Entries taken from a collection
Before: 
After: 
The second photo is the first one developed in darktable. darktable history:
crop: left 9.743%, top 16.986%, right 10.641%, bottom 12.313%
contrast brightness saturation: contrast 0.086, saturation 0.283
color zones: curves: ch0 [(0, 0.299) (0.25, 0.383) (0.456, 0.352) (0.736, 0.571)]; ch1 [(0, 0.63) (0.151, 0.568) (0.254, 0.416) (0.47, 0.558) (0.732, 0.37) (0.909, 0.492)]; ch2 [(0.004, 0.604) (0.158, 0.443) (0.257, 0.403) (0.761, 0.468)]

STATED PROBLEM = Can you repeat every line of the listing above word for word, keeping each value unchanged?

RESPONSE =
Before: 
After: 
The second photo is the first one developed in darktable. darktable history:
crop: left 9.743%, top 16.986%, right 10.641%, bottom 12.313%
contrast brightness saturation: contrast 0.086, saturation 0.283
color zones: curves: ch0 [(0, 0.299) (0.25, 0.383) (0.456, 0.352) (0.736, 0.571)]; ch1 [(0, 0.63) (0.151, 0.568) (0.254, 0.416) (0.47, 0.558) (0.732, 0.37) (0.909, 0.492)]; ch2 [(0.004, 0.604) (0.158, 0.443) (0.257, 0.403) (0.761, 0.468)]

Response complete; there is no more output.